# WORK ITEM
Among the following entries, count the lines that contain "family" and report only the result.
─── ENTRIES SHOWN
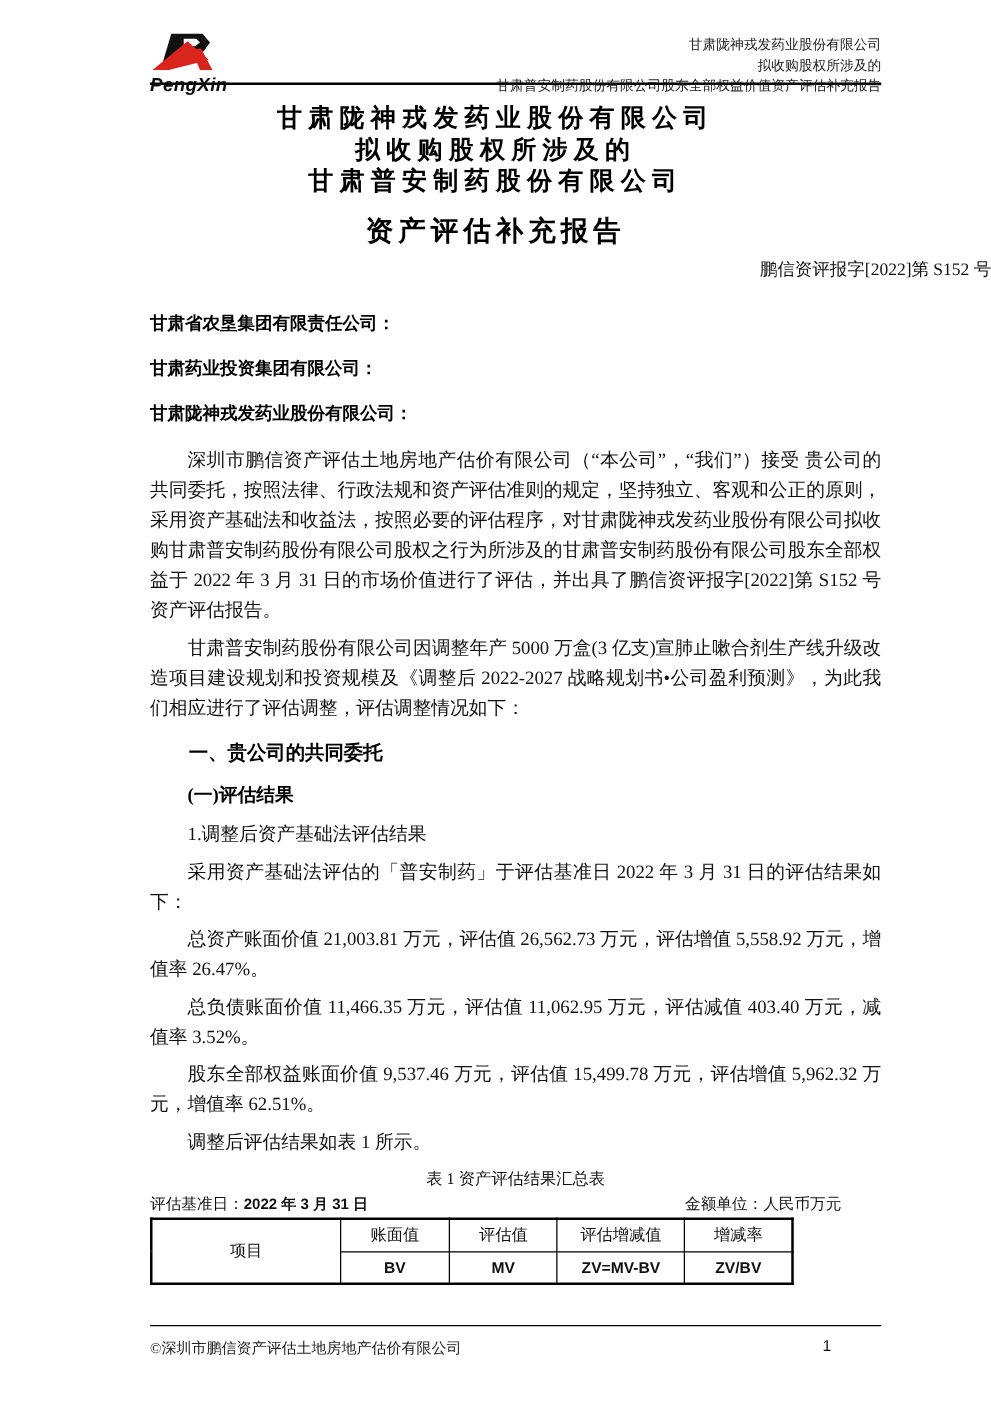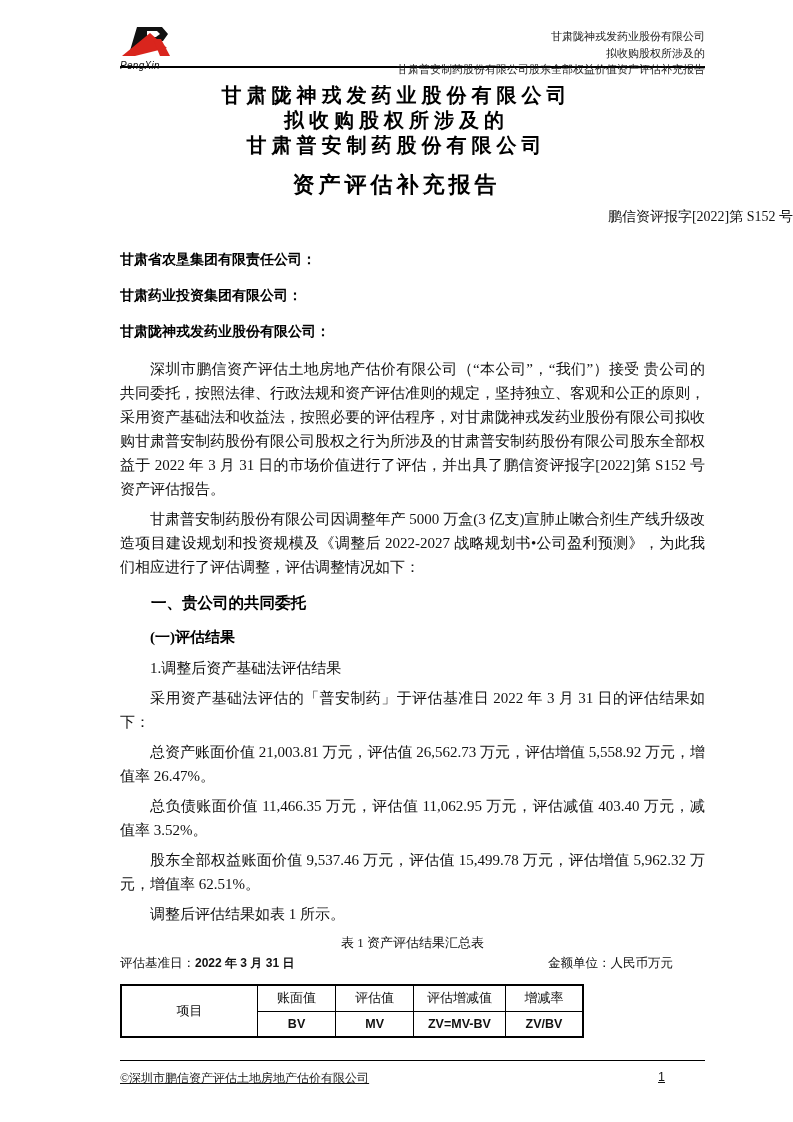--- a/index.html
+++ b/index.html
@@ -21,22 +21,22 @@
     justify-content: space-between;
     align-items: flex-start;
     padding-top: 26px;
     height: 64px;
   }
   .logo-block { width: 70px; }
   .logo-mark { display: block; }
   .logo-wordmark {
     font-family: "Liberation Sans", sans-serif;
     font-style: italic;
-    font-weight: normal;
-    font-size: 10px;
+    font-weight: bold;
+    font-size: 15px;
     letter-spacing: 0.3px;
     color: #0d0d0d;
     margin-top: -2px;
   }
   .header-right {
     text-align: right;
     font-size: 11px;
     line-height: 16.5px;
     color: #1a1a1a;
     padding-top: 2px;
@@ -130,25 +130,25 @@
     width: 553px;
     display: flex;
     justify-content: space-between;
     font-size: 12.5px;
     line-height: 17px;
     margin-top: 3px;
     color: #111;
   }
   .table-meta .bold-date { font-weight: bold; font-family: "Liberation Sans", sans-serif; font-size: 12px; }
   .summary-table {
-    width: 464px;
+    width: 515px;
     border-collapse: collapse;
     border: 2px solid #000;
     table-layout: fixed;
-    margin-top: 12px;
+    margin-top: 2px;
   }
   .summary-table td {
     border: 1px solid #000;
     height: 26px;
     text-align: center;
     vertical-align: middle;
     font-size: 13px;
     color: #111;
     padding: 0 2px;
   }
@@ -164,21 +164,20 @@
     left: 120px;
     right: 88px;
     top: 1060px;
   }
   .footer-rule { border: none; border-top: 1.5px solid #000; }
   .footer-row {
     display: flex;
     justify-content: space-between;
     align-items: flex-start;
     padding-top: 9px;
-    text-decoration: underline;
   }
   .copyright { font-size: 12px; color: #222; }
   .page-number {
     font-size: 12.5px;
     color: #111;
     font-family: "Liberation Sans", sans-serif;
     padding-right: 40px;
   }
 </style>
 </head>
──────
─── ENTRIES SHOWN
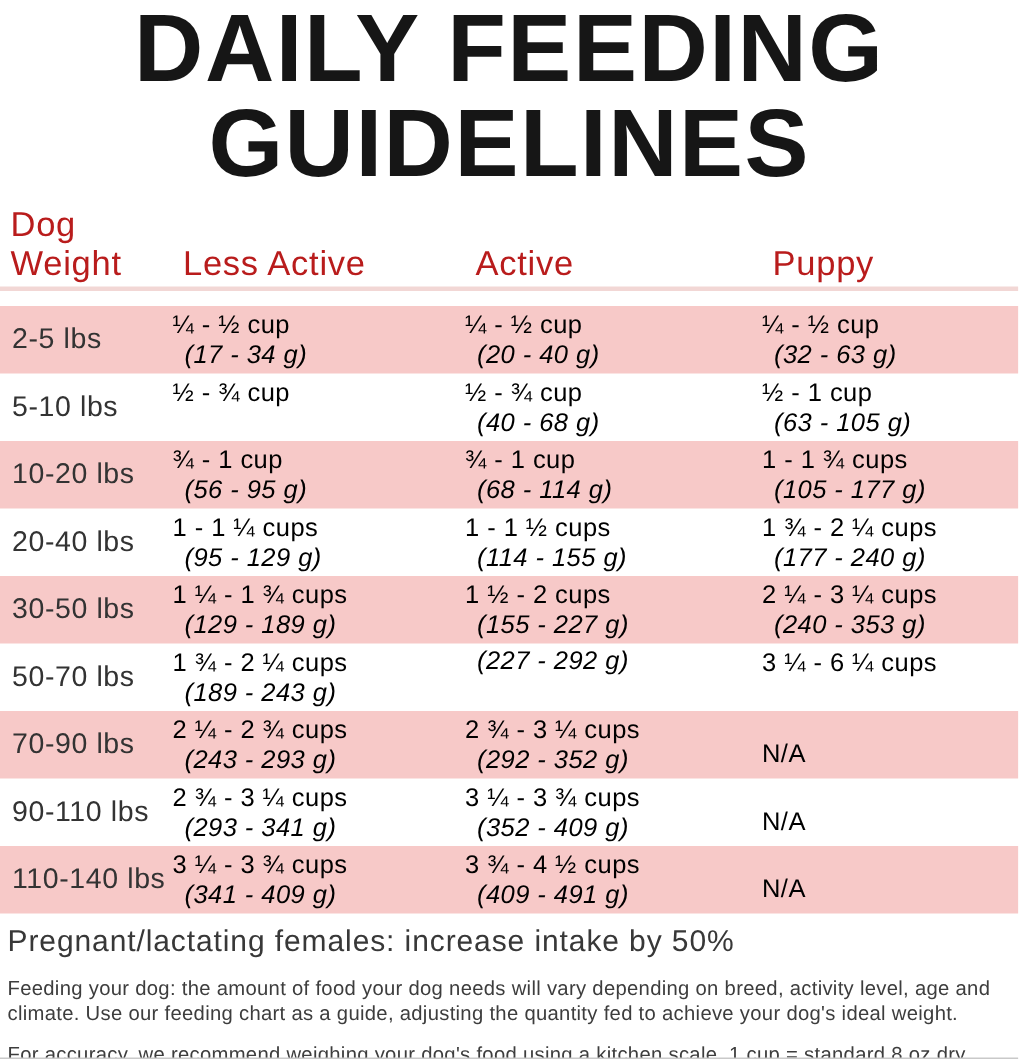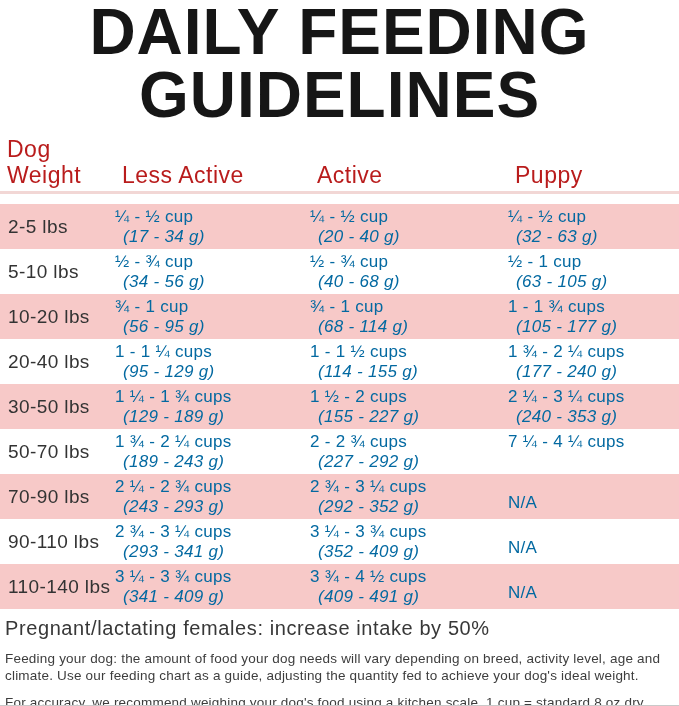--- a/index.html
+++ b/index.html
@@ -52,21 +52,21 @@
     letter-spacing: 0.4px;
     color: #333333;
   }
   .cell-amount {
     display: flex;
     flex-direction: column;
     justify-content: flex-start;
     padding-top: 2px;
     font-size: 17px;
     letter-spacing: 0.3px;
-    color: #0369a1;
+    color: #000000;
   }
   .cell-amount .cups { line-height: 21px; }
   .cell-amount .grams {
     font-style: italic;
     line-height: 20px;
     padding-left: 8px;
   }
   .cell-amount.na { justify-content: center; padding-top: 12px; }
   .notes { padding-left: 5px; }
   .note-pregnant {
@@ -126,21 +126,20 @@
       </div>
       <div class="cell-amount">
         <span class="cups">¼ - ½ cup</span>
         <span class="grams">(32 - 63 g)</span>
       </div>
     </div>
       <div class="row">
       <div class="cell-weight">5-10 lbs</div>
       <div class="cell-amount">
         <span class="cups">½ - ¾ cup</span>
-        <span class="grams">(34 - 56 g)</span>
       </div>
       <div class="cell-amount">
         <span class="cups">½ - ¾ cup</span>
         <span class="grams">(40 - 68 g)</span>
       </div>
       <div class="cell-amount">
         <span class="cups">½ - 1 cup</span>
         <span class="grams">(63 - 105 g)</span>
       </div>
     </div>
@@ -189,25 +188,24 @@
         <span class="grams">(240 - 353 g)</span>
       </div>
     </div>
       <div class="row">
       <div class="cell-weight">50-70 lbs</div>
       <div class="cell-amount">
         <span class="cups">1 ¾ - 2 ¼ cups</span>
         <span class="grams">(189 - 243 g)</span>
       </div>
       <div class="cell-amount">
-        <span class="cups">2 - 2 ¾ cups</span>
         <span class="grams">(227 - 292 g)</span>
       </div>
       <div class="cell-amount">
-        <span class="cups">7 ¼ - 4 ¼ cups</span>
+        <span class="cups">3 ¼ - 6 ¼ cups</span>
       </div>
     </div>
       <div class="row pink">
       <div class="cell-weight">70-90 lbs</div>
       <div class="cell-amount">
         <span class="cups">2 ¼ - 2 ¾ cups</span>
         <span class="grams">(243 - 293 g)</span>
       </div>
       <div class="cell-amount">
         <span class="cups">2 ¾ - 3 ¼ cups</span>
──────
─── ENTRIES SHOWN
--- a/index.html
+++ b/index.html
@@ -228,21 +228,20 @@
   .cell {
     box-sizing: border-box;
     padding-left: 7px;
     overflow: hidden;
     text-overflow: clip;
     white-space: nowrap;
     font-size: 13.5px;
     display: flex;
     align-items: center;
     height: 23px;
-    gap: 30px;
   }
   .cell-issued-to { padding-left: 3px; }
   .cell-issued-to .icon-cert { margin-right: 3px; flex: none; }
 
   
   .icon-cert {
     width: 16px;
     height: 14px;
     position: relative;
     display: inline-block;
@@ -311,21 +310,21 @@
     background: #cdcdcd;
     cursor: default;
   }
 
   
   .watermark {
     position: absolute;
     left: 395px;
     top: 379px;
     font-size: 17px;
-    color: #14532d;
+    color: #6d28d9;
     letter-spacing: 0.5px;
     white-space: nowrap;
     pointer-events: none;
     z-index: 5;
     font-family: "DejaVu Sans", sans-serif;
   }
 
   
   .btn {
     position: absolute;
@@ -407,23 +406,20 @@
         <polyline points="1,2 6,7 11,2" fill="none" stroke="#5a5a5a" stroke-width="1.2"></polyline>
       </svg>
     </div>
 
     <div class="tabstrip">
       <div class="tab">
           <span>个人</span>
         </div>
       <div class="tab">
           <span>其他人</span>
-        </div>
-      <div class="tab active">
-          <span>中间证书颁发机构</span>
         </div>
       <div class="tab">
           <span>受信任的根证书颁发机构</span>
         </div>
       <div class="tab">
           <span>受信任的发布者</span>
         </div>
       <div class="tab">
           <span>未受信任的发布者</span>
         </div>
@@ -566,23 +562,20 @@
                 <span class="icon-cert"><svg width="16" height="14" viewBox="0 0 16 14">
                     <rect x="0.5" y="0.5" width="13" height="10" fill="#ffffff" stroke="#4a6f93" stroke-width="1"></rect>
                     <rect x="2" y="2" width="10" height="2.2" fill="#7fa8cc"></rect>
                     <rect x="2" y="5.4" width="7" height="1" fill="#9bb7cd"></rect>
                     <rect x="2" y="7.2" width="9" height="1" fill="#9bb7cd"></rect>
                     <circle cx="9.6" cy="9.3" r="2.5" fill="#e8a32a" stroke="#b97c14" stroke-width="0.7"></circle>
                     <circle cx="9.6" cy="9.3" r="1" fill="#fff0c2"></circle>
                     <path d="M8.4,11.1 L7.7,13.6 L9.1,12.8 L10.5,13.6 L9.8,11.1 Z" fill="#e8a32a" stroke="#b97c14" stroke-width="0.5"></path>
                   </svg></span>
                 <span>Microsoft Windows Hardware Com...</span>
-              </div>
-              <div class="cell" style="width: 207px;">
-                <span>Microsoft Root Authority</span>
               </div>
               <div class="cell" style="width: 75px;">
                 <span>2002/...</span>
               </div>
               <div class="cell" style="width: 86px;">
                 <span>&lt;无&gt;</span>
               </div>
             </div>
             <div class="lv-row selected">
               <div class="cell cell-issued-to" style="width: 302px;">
──────
# FINAL ANSWER
4